Copy every line from the records below that holds the word "house".

[Object presence change data]

[Start of Attachment]

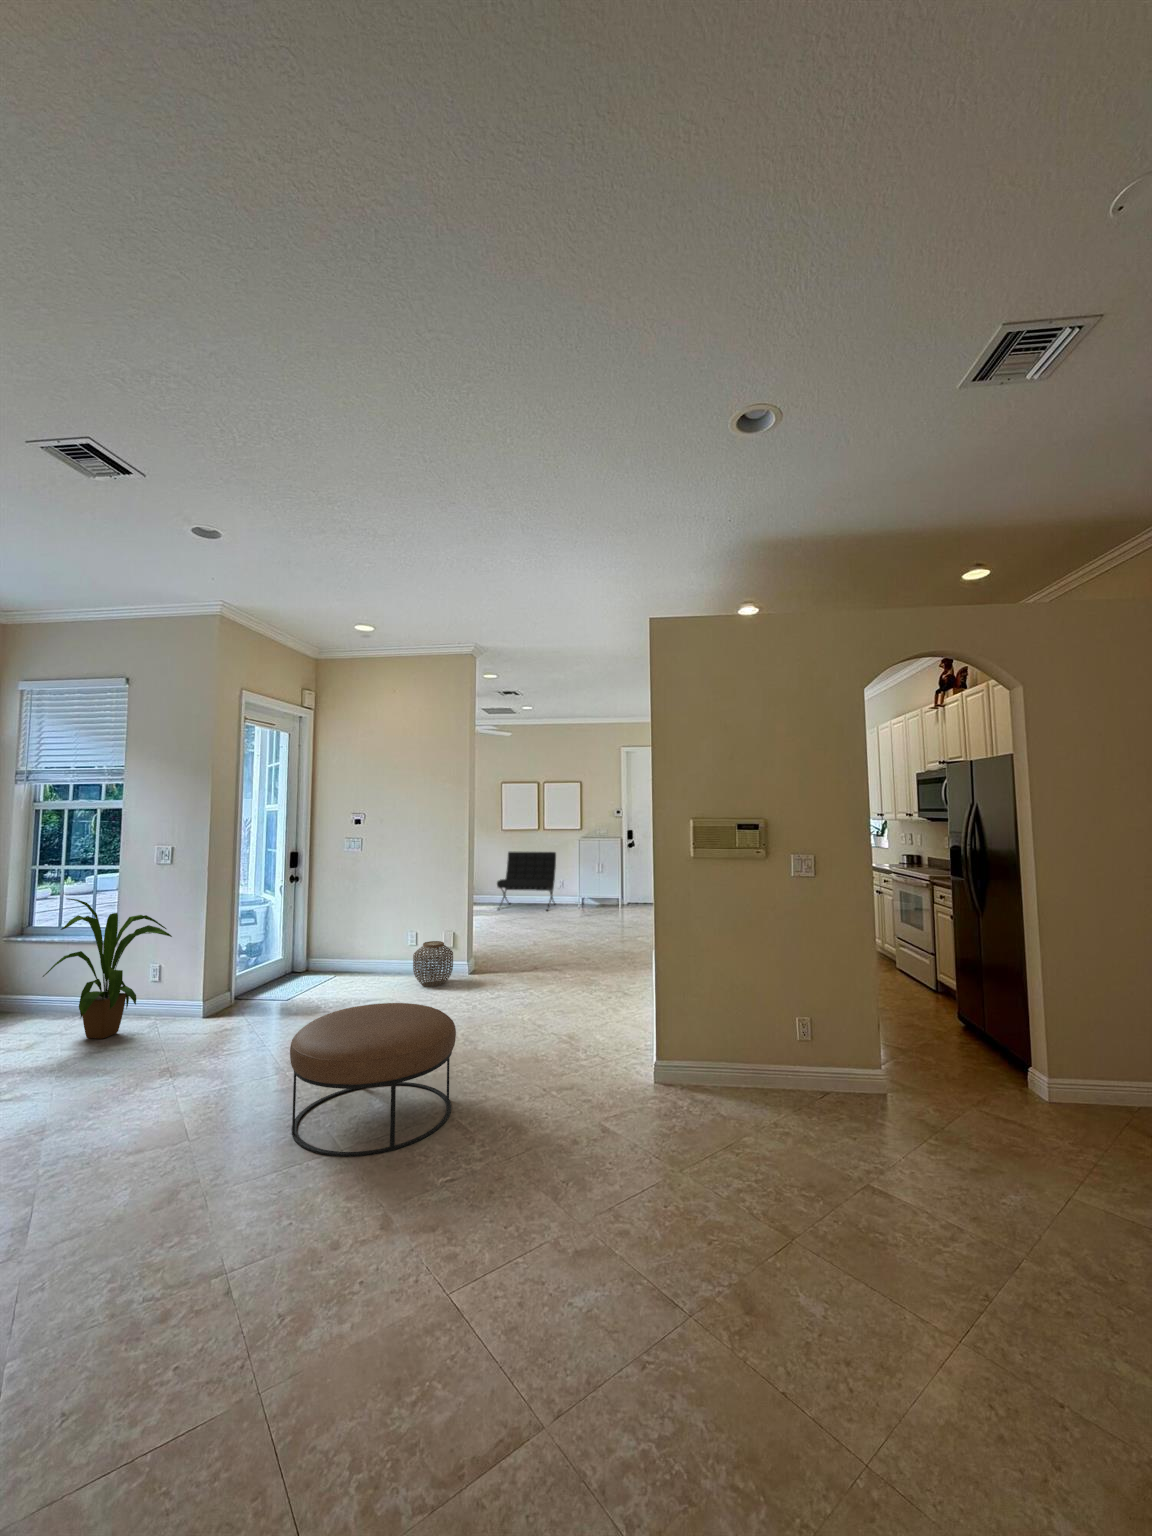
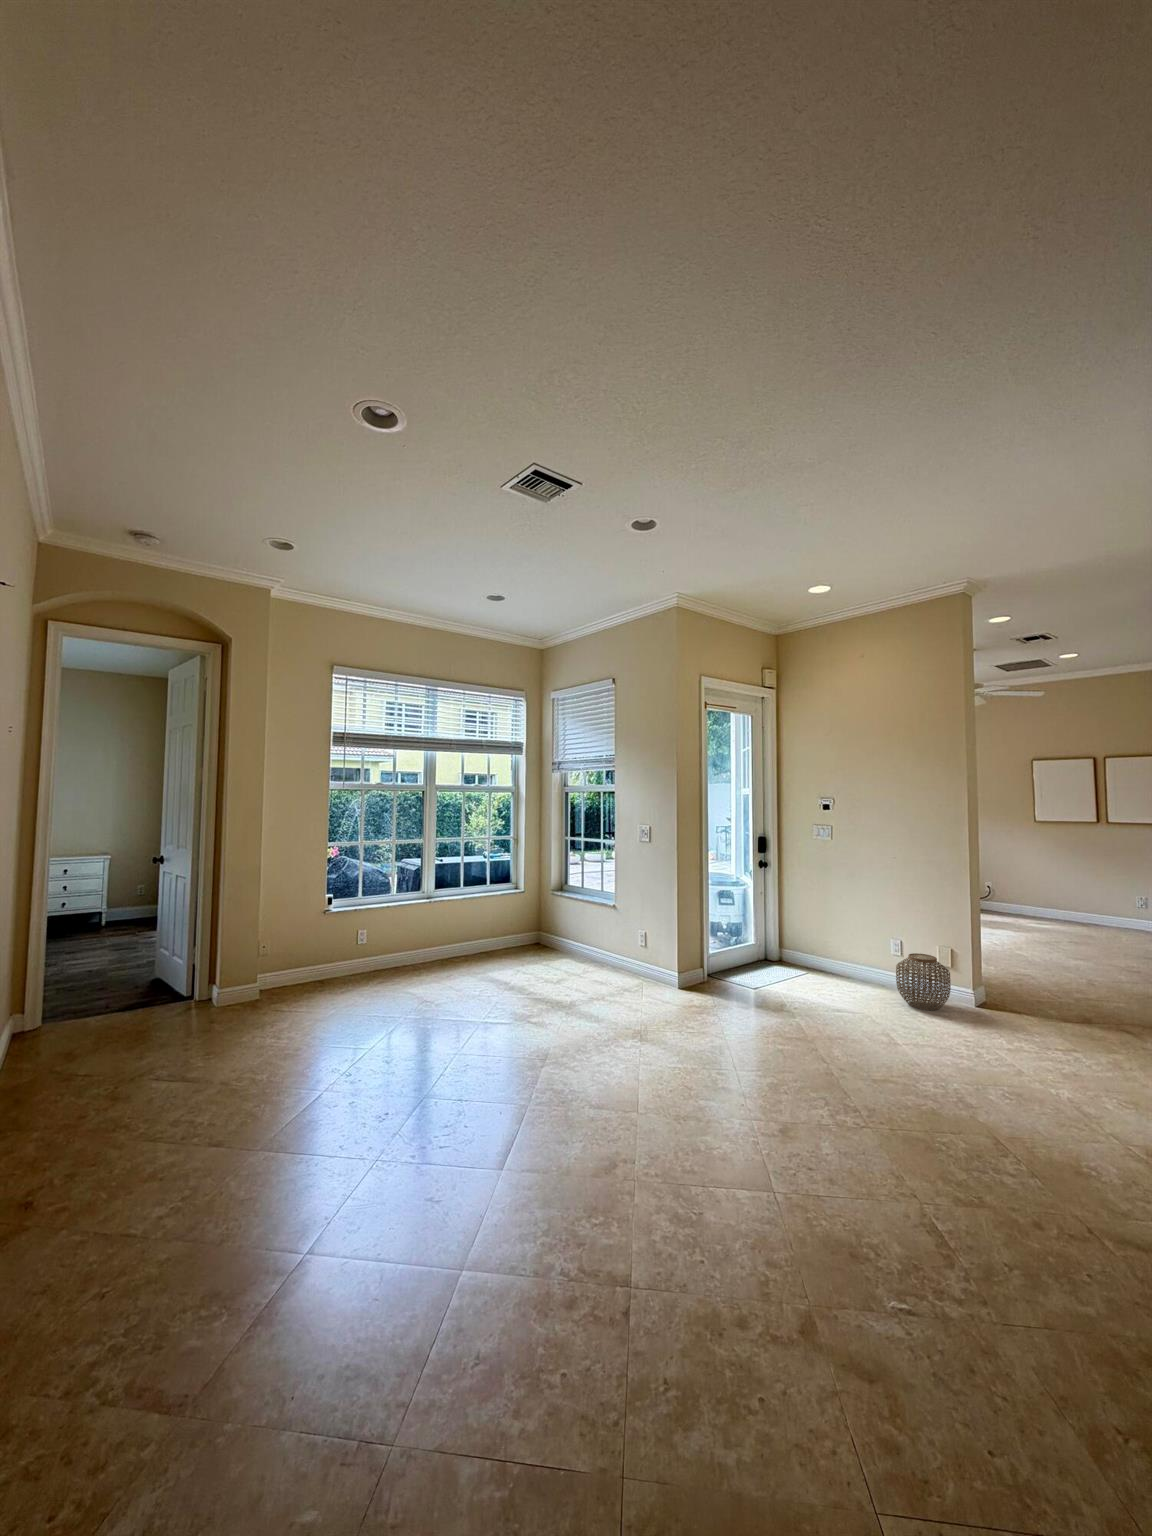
lounge chair: present [497,852,556,910] -> none [1027,849,1131,935]
house plant: present [43,898,172,1039] -> none [563,865,651,987]
ottoman: present [290,1003,456,1156] -> none [723,1022,927,1224]

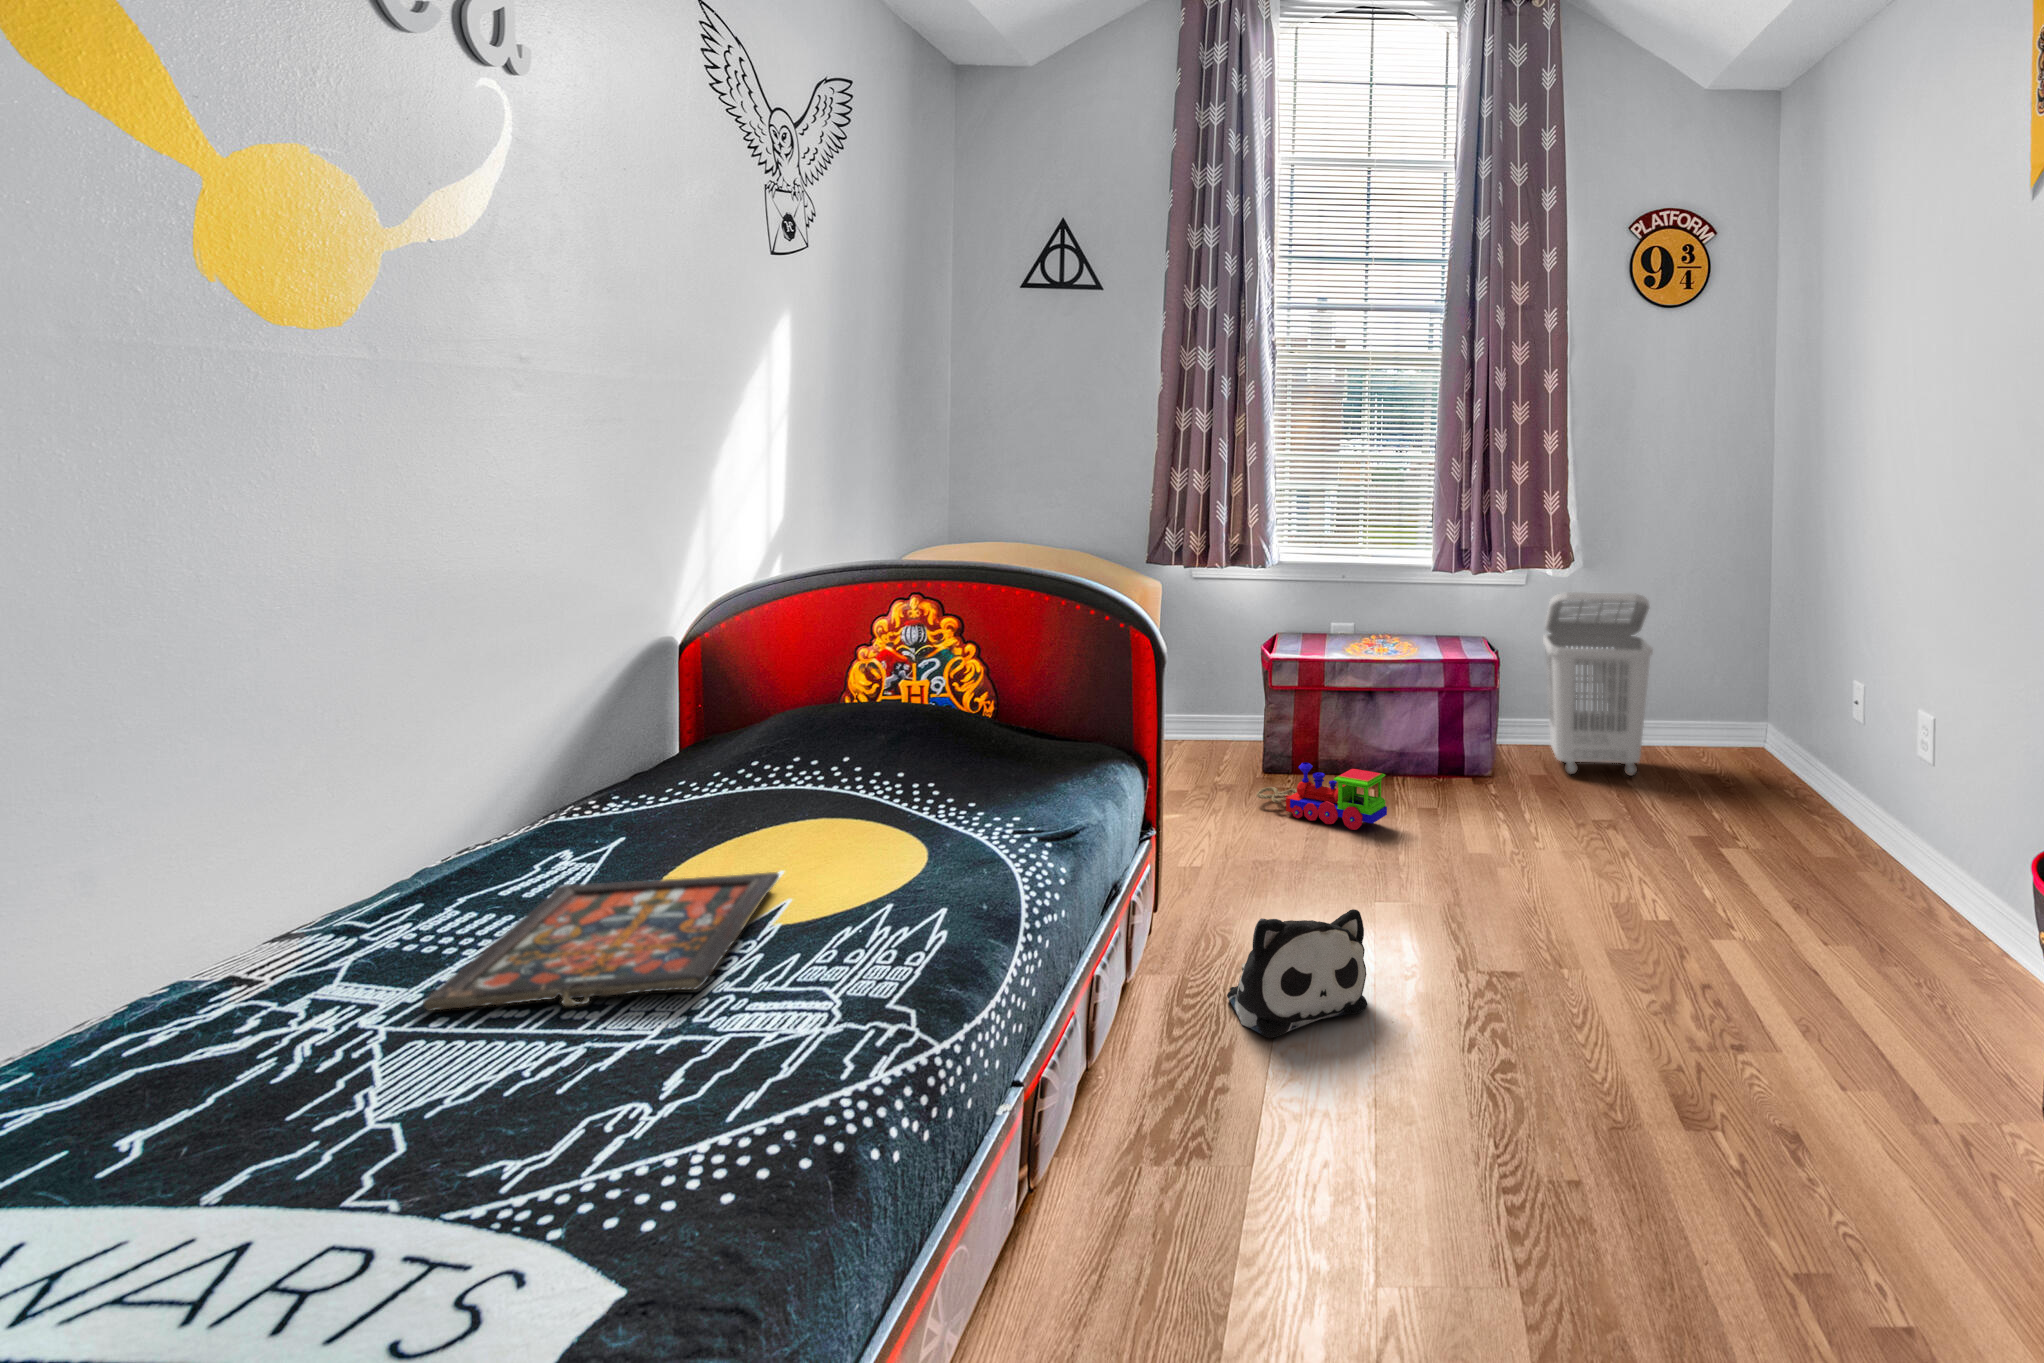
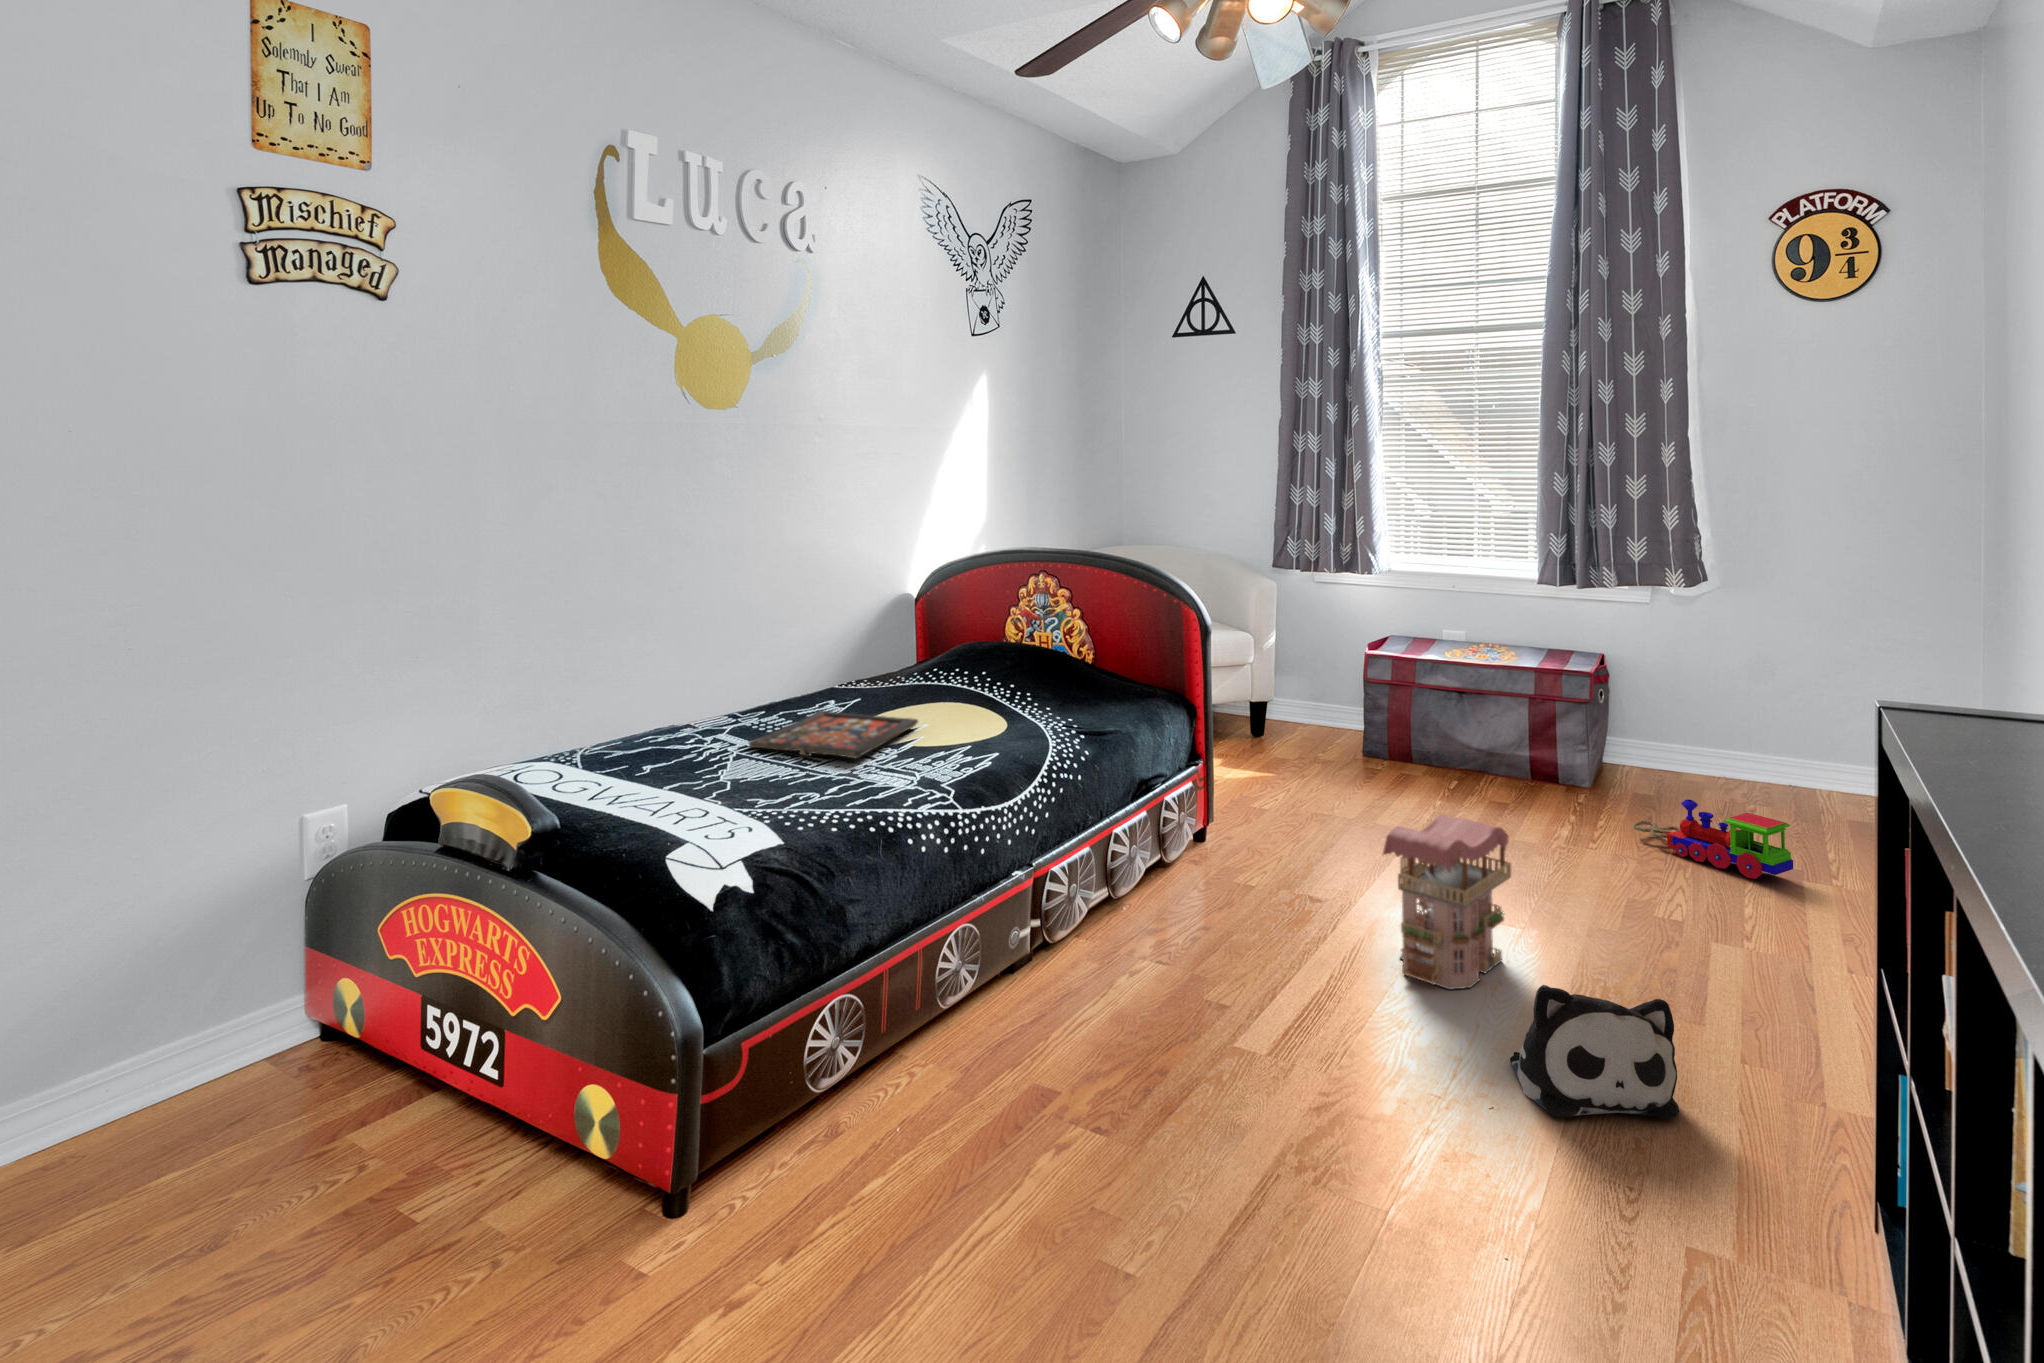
laundry basket: present [1543,592,1653,776] -> none [1648,604,1773,799]
toy train: present [1257,762,1387,830] -> present [1633,799,1793,879]
toy house: none [1485,876,1597,1103] -> present [1383,814,1511,989]
plush toy: present [1227,909,1368,1038] -> present [1510,985,1679,1119]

[End of Attachment]

> _OUTPUT OF THE EXERCISE_
house plant: present [43,898,172,1039] -> none [563,865,651,987]
toy house: none [1485,876,1597,1103] -> present [1383,814,1511,989]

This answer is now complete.